Stored records
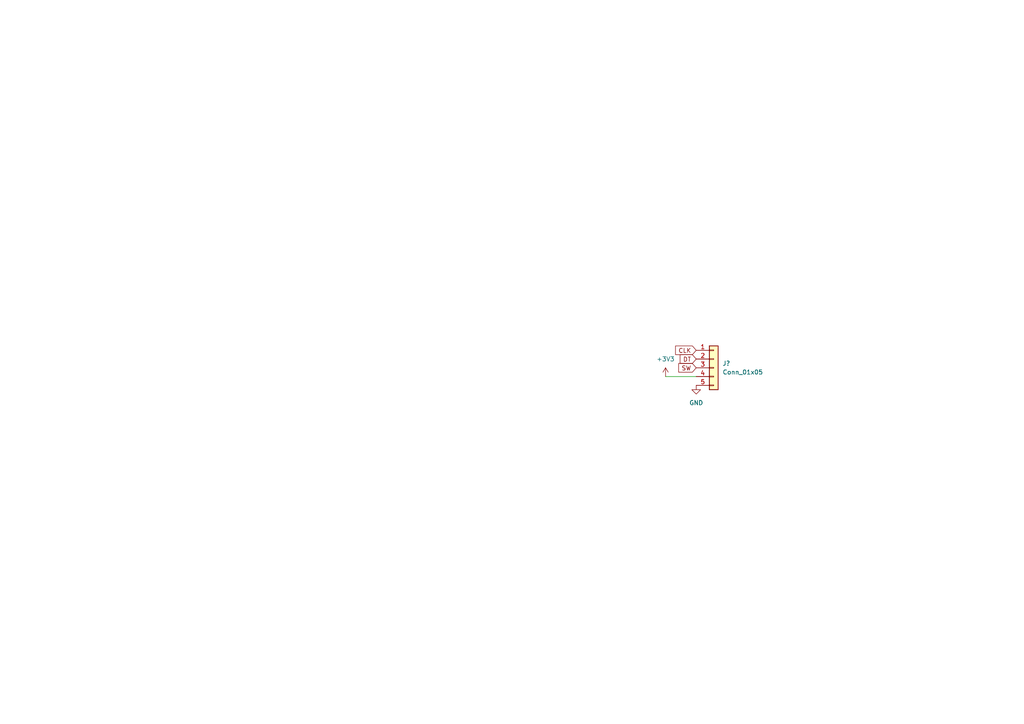
<source format=kicad_sch>
(kicad_sch (version 20211123) (generator eeschema)

  (uuid e63e39d7-6ac0-4ffd-8aa3-1841a4541b55)

  (paper "A4")

  


  (wire (pts (xy 193.04 109.22) (xy 201.93 109.22))
    (stroke (width 0) (type default) (color 0 0 0 0))
    (uuid 98b4d4d6-a030-4747-85ad-05c2a578073d)
  )

  (global_label "DT" (shape input) (at 201.93 104.14 180) (fields_autoplaced)
    (effects (font (size 1.27 1.27)) (justify right))
    (uuid 79dc4381-2998-4ec9-bf33-afd0bdb9ed08)
    (property "Intersheet References" "${INTERSHEET_REFS}" (id 0) (at 197.2793 104.0606 0)
      (effects (font (size 1.27 1.27)) (justify right) hide)
    )
  )
  (global_label "SW" (shape input) (at 201.93 106.68 180) (fields_autoplaced)
    (effects (font (size 1.27 1.27)) (justify right))
    (uuid c6b81ec9-abc1-4982-911f-45741fee2d12)
    (property "Intersheet References" "${INTERSHEET_REFS}" (id 0) (at 196.8559 106.6006 0)
      (effects (font (size 1.27 1.27)) (justify right) hide)
    )
  )
  (global_label "CLK" (shape input) (at 201.93 101.6 180) (fields_autoplaced)
    (effects (font (size 1.27 1.27)) (justify right))
    (uuid cc005bd1-bc57-4622-ad3e-ca6b7dec9d59)
    (property "Intersheet References" "${INTERSHEET_REFS}" (id 0) (at 195.9488 101.5206 0)
      (effects (font (size 1.27 1.27)) (justify right) hide)
    )
  )

  (symbol (lib_id "power:GND") (at 201.93 111.76 0) (unit 1)
    (in_bom yes) (on_board yes) (fields_autoplaced)
    (uuid 432dece2-782c-4de6-a847-0f9b3c88d8d6)
    (property "Reference" "#PWR?" (id 0) (at 201.93 118.11 0)
      (effects (font (size 1.27 1.27)) hide)
    )
    (property "Value" "GND" (id 1) (at 201.93 116.84 0))
    (property "Footprint" "" (id 2) (at 201.93 111.76 0)
      (effects (font (size 1.27 1.27)) hide)
    )
    (property "Datasheet" "" (id 3) (at 201.93 111.76 0)
      (effects (font (size 1.27 1.27)) hide)
    )
    (pin "1" (uuid 1f625586-c5cd-4738-91ac-8e105f762e0d))
  )

  (symbol (lib_id "power:+3.3V") (at 193.04 109.22 0) (unit 1)
    (in_bom yes) (on_board yes) (fields_autoplaced)
    (uuid 51910664-0c82-4c00-bb5c-c64c5f325b78)
    (property "Reference" "#PWR?" (id 0) (at 193.04 113.03 0)
      (effects (font (size 1.27 1.27)) hide)
    )
    (property "Value" "+3.3V" (id 1) (at 193.04 104.14 0))
    (property "Footprint" "" (id 2) (at 193.04 109.22 0)
      (effects (font (size 1.27 1.27)) hide)
    )
    (property "Datasheet" "" (id 3) (at 193.04 109.22 0)
      (effects (font (size 1.27 1.27)) hide)
    )
    (pin "1" (uuid 9c2a6d16-8099-432e-929b-03afcf27352c))
  )

  (symbol (lib_id "Connector_Generic:Conn_01x05") (at 207.01 106.68 0) (unit 1)
    (in_bom yes) (on_board yes) (fields_autoplaced)
    (uuid aac506cf-4156-47e4-9980-1111a3bb6bcc)
    (property "Reference" "J?" (id 0) (at 209.55 105.4099 0)
      (effects (font (size 1.27 1.27)) (justify left))
    )
    (property "Value" "Conn_01x05" (id 1) (at 209.55 107.9499 0)
      (effects (font (size 1.27 1.27)) (justify left))
    )
    (property "Footprint" "" (id 2) (at 207.01 106.68 0)
      (effects (font (size 1.27 1.27)) hide)
    )
    (property "Datasheet" "~" (id 3) (at 207.01 106.68 0)
      (effects (font (size 1.27 1.27)) hide)
    )
    (pin "1" (uuid a76c0baf-6e69-4f8d-a142-018c46047833))
    (pin "2" (uuid 24cb67fc-f0c9-4f6e-88c1-7636ab854c5e))
    (pin "3" (uuid b0f642eb-e44e-4747-9d08-48aa7b02d88d))
    (pin "4" (uuid b89754be-9738-4e5f-8e95-e260ee696903))
    (pin "5" (uuid de6a8a79-ffb1-408e-99f7-331b8dd7ba96))
  )

  (sheet_instances
    (path "/" (page "1"))
  )

  (symbol_instances
    (path "/432dece2-782c-4de6-a847-0f9b3c88d8d6"
      (reference "#PWR?") (unit 1) (value "GND") (footprint "")
    )
    (path "/51910664-0c82-4c00-bb5c-c64c5f325b78"
      (reference "#PWR?") (unit 1) (value "+3.3V") (footprint "")
    )
    (path "/aac506cf-4156-47e4-9980-1111a3bb6bcc"
      (reference "J?") (unit 1) (value "Conn_01x05") (footprint "")
    )
  )
)

</source>
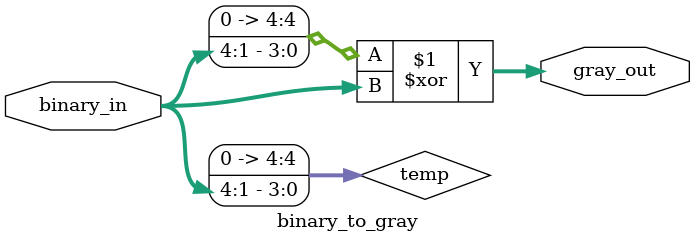
<source format=v>
`timescale 1ns / 1ps

module binary_to_gray( 
                        input [4:0] binary_in,
                        output [4:0] gray_out
                         );
wire [4:0] temp;
assign temp = {1'b0 , binary_in[4:1]};     // save msb 
assign gray_out = temp ^ binary_in;        // then xor the next bit               
                         
                        
endmodule

</source>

Prompt -
Nothing but the pictures may be dropped; output the records above exactly.

Output for this exercise -
<source format=kicad_sch>
(kicad_sch (version 20211123) (generator eeschema)

  (uuid e63e39d7-6ac0-4ffd-8aa3-1841a4541b55)

  (paper "A4")

  


  (wire (pts (xy 193.04 109.22) (xy 201.93 109.22))
    (stroke (width 0) (type default) (color 0 0 0 0))
    (uuid 98b4d4d6-a030-4747-85ad-05c2a578073d)
  )

  (global_label "DT" (shape input) (at 201.93 104.14 180) (fields_autoplaced)
    (effects (font (size 1.27 1.27)) (justify right))
    (uuid 79dc4381-2998-4ec9-bf33-afd0bdb9ed08)
    (property "Intersheet References" "${INTERSHEET_REFS}" (id 0) (at 197.2793 104.0606 0)
      (effects (font (size 1.27 1.27)) (justify right) hide)
    )
  )
  (global_label "SW" (shape input) (at 201.93 106.68 180) (fields_autoplaced)
    (effects (font (size 1.27 1.27)) (justify right))
    (uuid c6b81ec9-abc1-4982-911f-45741fee2d12)
    (property "Intersheet References" "${INTERSHEET_REFS}" (id 0) (at 196.8559 106.6006 0)
      (effects (font (size 1.27 1.27)) (justify right) hide)
    )
  )
  (global_label "CLK" (shape input) (at 201.93 101.6 180) (fields_autoplaced)
    (effects (font (size 1.27 1.27)) (justify right))
    (uuid cc005bd1-bc57-4622-ad3e-ca6b7dec9d59)
    (property "Intersheet References" "${INTERSHEET_REFS}" (id 0) (at 195.9488 101.5206 0)
      (effects (font (size 1.27 1.27)) (justify right) hide)
    )
  )

  (symbol (lib_id "power:GND") (at 201.93 111.76 0) (unit 1)
    (in_bom yes) (on_board yes) (fields_autoplaced)
    (uuid 432dece2-782c-4de6-a847-0f9b3c88d8d6)
    (property "Reference" "#PWR?" (id 0) (at 201.93 118.11 0)
      (effects (font (size 1.27 1.27)) hide)
    )
    (property "Value" "GND" (id 1) (at 201.93 116.84 0))
    (property "Footprint" "" (id 2) (at 201.93 111.76 0)
      (effects (font (size 1.27 1.27)) hide)
    )
    (property "Datasheet" "" (id 3) (at 201.93 111.76 0)
      (effects (font (size 1.27 1.27)) hide)
    )
    (pin "1" (uuid 1f625586-c5cd-4738-91ac-8e105f762e0d))
  )

  (symbol (lib_id "power:+3.3V") (at 193.04 109.22 0) (unit 1)
    (in_bom yes) (on_board yes) (fields_autoplaced)
    (uuid 51910664-0c82-4c00-bb5c-c64c5f325b78)
    (property "Reference" "#PWR?" (id 0) (at 193.04 113.03 0)
      (effects (font (size 1.27 1.27)) hide)
    )
    (property "Value" "+3.3V" (id 1) (at 193.04 104.14 0))
    (property "Footprint" "" (id 2) (at 193.04 109.22 0)
      (effects (font (size 1.27 1.27)) hide)
    )
    (property "Datasheet" "" (id 3) (at 193.04 109.22 0)
      (effects (font (size 1.27 1.27)) hide)
    )
    (pin "1" (uuid 9c2a6d16-8099-432e-929b-03afcf27352c))
  )

  (symbol (lib_id "Connector_Generic:Conn_01x05") (at 207.01 106.68 0) (unit 1)
    (in_bom yes) (on_board yes) (fields_autoplaced)
    (uuid aac506cf-4156-47e4-9980-1111a3bb6bcc)
    (property "Reference" "J?" (id 0) (at 209.55 105.4099 0)
      (effects (font (size 1.27 1.27)) (justify left))
    )
    (property "Value" "Conn_01x05" (id 1) (at 209.55 107.9499 0)
      (effects (font (size 1.27 1.27)) (justify left))
    )
    (property "Footprint" "" (id 2) (at 207.01 106.68 0)
      (effects (font (size 1.27 1.27)) hide)
    )
    (property "Datasheet" "~" (id 3) (at 207.01 106.68 0)
      (effects (font (size 1.27 1.27)) hide)
    )
    (pin "1" (uuid a76c0baf-6e69-4f8d-a142-018c46047833))
    (pin "2" (uuid 24cb67fc-f0c9-4f6e-88c1-7636ab854c5e))
    (pin "3" (uuid b0f642eb-e44e-4747-9d08-48aa7b02d88d))
    (pin "4" (uuid b89754be-9738-4e5f-8e95-e260ee696903))
    (pin "5" (uuid de6a8a79-ffb1-408e-99f7-331b8dd7ba96))
  )

  (sheet_instances
    (path "/" (page "1"))
  )

  (symbol_instances
    (path "/432dece2-782c-4de6-a847-0f9b3c88d8d6"
      (reference "#PWR?") (unit 1) (value "GND") (footprint "")
    )
    (path "/51910664-0c82-4c00-bb5c-c64c5f325b78"
      (reference "#PWR?") (unit 1) (value "+3.3V") (footprint "")
    )
    (path "/aac506cf-4156-47e4-9980-1111a3bb6bcc"
      (reference "J?") (unit 1) (value "Conn_01x05") (footprint "")
    )
  )
)

</source>
<source format=v>
`timescale 1ns / 1ps

module binary_to_gray( 
                        input [4:0] binary_in,
                        output [4:0] gray_out
                         );
wire [4:0] temp;
assign temp = {1'b0 , binary_in[4:1]};     // save msb 
assign gray_out = temp ^ binary_in;        // then xor the next bit               
                         
                        
endmodule

</source>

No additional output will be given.